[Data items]
----
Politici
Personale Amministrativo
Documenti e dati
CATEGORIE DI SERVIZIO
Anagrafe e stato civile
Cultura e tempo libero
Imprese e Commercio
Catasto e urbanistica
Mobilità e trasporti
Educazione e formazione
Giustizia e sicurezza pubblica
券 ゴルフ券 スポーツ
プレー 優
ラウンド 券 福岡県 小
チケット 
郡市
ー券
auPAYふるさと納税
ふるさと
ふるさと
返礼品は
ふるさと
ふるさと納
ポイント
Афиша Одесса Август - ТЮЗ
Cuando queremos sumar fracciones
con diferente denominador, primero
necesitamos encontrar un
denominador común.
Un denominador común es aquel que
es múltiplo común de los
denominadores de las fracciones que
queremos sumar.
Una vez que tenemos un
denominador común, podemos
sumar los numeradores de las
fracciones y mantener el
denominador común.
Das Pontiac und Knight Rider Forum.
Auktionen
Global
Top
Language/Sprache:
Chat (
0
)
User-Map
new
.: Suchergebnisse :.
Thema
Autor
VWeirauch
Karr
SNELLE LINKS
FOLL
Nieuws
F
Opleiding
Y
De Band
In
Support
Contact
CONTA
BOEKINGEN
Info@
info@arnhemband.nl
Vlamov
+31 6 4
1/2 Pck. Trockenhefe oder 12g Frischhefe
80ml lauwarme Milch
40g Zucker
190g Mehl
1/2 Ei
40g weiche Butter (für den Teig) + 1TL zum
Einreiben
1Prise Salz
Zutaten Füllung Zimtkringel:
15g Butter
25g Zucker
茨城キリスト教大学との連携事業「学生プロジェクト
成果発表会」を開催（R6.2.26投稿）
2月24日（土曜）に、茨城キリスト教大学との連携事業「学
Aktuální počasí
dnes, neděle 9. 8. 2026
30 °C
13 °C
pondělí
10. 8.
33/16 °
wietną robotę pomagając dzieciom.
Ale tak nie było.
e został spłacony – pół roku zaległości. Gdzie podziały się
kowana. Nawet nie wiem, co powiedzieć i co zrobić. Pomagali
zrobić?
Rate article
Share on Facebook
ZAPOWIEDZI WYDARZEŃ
----
Task goal:
Reproduce every line of the records above character for character, in the same order.

Exercise output:
Politici
Personale Amministrativo
Documenti e dati
CATEGORIE DI SERVIZIO
Anagrafe e stato civile
Cultura e tempo libero
Imprese e Commercio
Catasto e urbanistica
Mobilità e trasporti
Educazione e formazione
Giustizia e sicurezza pubblica
券 ゴルフ券 スポーツ
プレー 優
ラウンド 券 福岡県 小
チケット 
郡市
ー券
auPAYふるさと納税
ふるさと
ふるさと
返礼品は
ふるさと
ふるさと納
ポイント
Афиша Одесса Август - ТЮЗ
Cuando queremos sumar fracciones
con diferente denominador, primero
necesitamos encontrar un
denominador común.
Un denominador común es aquel que
es múltiplo común de los
denominadores de las fracciones que
queremos sumar.
Una vez que tenemos un
denominador común, podemos
sumar los numeradores de las
fracciones y mantener el
denominador común.
Das Pontiac und Knight Rider Forum.
Auktionen
Global
Top
Language/Sprache:
Chat (
0
)
User-Map
new
.: Suchergebnisse :.
Thema
Autor
VWeirauch
Karr
SNELLE LINKS
FOLL
Nieuws
F
Opleiding
Y
De Band
In
Support
Contact
CONTA
BOEKINGEN
Info@
info@arnhemband.nl
Vlamov
+31 6 4
1/2 Pck. Trockenhefe oder 12g Frischhefe
80ml lauwarme Milch
40g Zucker
190g Mehl
1/2 Ei
40g weiche Butter (für den Teig) + 1TL zum
Einreiben
1Prise Salz
Zutaten Füllung Zimtkringel:
15g Butter
25g Zucker
茨城キリスト教大学との連携事業「学生プロジェクト
成果発表会」を開催（R6.2.26投稿）
2月24日（土曜）に、茨城キリスト教大学との連携事業「学
Aktuální počasí
dnes, neděle 9. 8. 2026
30 °C
13 °C
pondělí
10. 8.
33/16 °
wietną robotę pomagając dzieciom.
Ale tak nie było.
e został spłacony – pół roku zaległości. Gdzie podziały się
kowana. Nawet nie wiem, co powiedzieć i co zrobić. Pomagali
zrobić?
Rate article
Share on Facebook
ZAPOWIEDZI WYDARZEŃ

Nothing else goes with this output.